Edit the listing below by putting "vernacular name" wherever "common name" appears, and leave every other line unchanged.
>> begin Records supplied
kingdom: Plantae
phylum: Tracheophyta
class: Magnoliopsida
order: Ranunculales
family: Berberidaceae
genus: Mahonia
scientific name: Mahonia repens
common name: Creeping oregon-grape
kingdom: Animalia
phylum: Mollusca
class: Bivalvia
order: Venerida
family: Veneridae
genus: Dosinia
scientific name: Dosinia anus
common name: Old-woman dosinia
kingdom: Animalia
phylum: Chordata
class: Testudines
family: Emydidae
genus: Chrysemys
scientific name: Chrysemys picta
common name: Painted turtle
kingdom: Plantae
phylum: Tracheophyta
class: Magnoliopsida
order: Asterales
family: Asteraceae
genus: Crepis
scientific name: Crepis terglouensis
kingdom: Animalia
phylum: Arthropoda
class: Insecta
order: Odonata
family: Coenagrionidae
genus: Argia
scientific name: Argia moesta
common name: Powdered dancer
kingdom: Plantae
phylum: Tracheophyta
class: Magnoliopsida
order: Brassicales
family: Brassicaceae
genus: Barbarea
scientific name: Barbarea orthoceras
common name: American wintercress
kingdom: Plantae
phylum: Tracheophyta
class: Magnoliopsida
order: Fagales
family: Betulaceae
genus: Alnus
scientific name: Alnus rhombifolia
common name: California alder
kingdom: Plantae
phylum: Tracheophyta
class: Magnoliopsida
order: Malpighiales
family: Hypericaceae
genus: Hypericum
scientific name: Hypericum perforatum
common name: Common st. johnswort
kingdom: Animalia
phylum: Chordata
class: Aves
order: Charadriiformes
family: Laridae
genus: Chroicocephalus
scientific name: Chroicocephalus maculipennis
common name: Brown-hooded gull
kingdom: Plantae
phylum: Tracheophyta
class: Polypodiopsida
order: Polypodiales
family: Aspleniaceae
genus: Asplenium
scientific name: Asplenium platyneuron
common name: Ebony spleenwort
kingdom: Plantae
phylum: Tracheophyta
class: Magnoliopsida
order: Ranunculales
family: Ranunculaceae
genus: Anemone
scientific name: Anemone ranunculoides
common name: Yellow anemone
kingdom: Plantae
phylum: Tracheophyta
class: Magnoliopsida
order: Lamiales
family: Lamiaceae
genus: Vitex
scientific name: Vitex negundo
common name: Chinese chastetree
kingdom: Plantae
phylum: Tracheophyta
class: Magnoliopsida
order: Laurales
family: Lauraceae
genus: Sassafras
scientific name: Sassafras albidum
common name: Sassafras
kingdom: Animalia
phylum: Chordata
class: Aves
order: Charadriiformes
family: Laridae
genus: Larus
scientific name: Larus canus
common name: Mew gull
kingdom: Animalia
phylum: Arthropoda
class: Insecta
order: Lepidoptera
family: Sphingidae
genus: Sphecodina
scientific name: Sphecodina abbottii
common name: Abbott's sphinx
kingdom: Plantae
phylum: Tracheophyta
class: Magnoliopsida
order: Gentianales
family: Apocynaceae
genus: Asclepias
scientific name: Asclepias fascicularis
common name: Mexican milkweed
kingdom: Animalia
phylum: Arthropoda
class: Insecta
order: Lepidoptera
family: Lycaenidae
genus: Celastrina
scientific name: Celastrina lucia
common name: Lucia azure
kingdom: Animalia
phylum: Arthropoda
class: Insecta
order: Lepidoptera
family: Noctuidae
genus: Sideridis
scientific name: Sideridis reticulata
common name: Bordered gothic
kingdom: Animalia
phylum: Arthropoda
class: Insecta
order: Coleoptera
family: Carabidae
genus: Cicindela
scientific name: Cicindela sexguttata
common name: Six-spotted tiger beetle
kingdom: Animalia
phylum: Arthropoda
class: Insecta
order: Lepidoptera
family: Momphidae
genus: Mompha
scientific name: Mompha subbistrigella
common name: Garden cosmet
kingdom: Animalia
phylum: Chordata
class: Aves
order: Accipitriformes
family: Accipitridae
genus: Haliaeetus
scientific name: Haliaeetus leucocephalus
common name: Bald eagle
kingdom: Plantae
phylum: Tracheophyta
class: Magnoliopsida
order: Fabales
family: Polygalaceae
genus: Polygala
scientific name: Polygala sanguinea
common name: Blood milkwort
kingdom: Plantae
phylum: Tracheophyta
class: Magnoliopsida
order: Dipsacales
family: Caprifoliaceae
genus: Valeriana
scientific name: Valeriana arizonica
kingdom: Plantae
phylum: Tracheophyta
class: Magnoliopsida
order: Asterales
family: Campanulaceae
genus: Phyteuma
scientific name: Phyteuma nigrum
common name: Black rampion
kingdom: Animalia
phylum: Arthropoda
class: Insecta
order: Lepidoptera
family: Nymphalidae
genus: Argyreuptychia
>> end Records supplied
# Expected answer
kingdom: Plantae
phylum: Tracheophyta
class: Magnoliopsida
order: Ranunculales
family: Berberidaceae
genus: Mahonia
scientific name: Mahonia repens
vernacular name: Creeping oregon-grape
kingdom: Animalia
phylum: Mollusca
class: Bivalvia
order: Venerida
family: Veneridae
genus: Dosinia
scientific name: Dosinia anus
vernacular name: Old-woman dosinia
kingdom: Animalia
phylum: Chordata
class: Testudines
family: Emydidae
genus: Chrysemys
scientific name: Chrysemys picta
vernacular name: Painted turtle
kingdom: Plantae
phylum: Tracheophyta
class: Magnoliopsida
order: Asterales
family: Asteraceae
genus: Crepis
scientific name: Crepis terglouensis
kingdom: Animalia
phylum: Arthropoda
class: Insecta
order: Odonata
family: Coenagrionidae
genus: Argia
scientific name: Argia moesta
vernacular name: Powdered dancer
kingdom: Plantae
phylum: Tracheophyta
class: Magnoliopsida
order: Brassicales
family: Brassicaceae
genus: Barbarea
scientific name: Barbarea orthoceras
vernacular name: American wintercress
kingdom: Plantae
phylum: Tracheophyta
class: Magnoliopsida
order: Fagales
family: Betulaceae
genus: Alnus
scientific name: Alnus rhombifolia
vernacular name: California alder
kingdom: Plantae
phylum: Tracheophyta
class: Magnoliopsida
order: Malpighiales
family: Hypericaceae
genus: Hypericum
scientific name: Hypericum perforatum
vernacular name: Common st. johnswort
kingdom: Animalia
phylum: Chordata
class: Aves
order: Charadriiformes
family: Laridae
genus: Chroicocephalus
scientific name: Chroicocephalus maculipennis
vernacular name: Brown-hooded gull
kingdom: Plantae
phylum: Tracheophyta
class: Polypodiopsida
order: Polypodiales
family: Aspleniaceae
genus: Asplenium
scientific name: Asplenium platyneuron
vernacular name: Ebony spleenwort
kingdom: Plantae
phylum: Tracheophyta
class: Magnoliopsida
order: Ranunculales
family: Ranunculaceae
genus: Anemone
scientific name: Anemone ranunculoides
vernacular name: Yellow anemone
kingdom: Plantae
phylum: Tracheophyta
class: Magnoliopsida
order: Lamiales
family: Lamiaceae
genus: Vitex
scientific name: Vitex negundo
vernacular name: Chinese chastetree
kingdom: Plantae
phylum: Tracheophyta
class: Magnoliopsida
order: Laurales
family: Lauraceae
genus: Sassafras
scientific name: Sassafras albidum
vernacular name: Sassafras
kingdom: Animalia
phylum: Chordata
class: Aves
order: Charadriiformes
family: Laridae
genus: Larus
scientific name: Larus canus
vernacular name: Mew gull
kingdom: Animalia
phylum: Arthropoda
class: Insecta
order: Lepidoptera
family: Sphingidae
genus: Sphecodina
scientific name: Sphecodina abbottii
vernacular name: Abbott's sphinx
kingdom: Plantae
phylum: Tracheophyta
class: Magnoliopsida
order: Gentianales
family: Apocynaceae
genus: Asclepias
scientific name: Asclepias fascicularis
vernacular name: Mexican milkweed
kingdom: Animalia
phylum: Arthropoda
class: Insecta
order: Lepidoptera
family: Lycaenidae
genus: Celastrina
scientific name: Celastrina lucia
vernacular name: Lucia azure
kingdom: Animalia
phylum: Arthropoda
class: Insecta
order: Lepidoptera
family: Noctuidae
genus: Sideridis
scientific name: Sideridis reticulata
vernacular name: Bordered gothic
kingdom: Animalia
phylum: Arthropoda
class: Insecta
order: Coleoptera
family: Carabidae
genus: Cicindela
scientific name: Cicindela sexguttata
vernacular name: Six-spotted tiger beetle
kingdom: Animalia
phylum: Arthropoda
class: Insecta
order: Lepidoptera
family: Momphidae
genus: Mompha
scientific name: Mompha subbistrigella
vernacular name: Garden cosmet
kingdom: Animalia
phylum: Chordata
class: Aves
order: Accipitriformes
family: Accipitridae
genus: Haliaeetus
scientific name: Haliaeetus leucocephalus
vernacular name: Bald eagle
kingdom: Plantae
phylum: Tracheophyta
class: Magnoliopsida
order: Fabales
family: Polygalaceae
genus: Polygala
scientific name: Polygala sanguinea
vernacular name: Blood milkwort
kingdom: Plantae
phylum: Tracheophyta
class: Magnoliopsida
order: Dipsacales
family: Caprifoliaceae
genus: Valeriana
scientific name: Valeriana arizonica
kingdom: Plantae
phylum: Tracheophyta
class: Magnoliopsida
order: Asterales
family: Campanulaceae
genus: Phyteuma
scientific name: Phyteuma nigrum
vernacular name: Black rampion
kingdom: Animalia
phylum: Arthropoda
class: Insecta
order: Lepidoptera
family: Nymphalidae
genus: Argyreuptychia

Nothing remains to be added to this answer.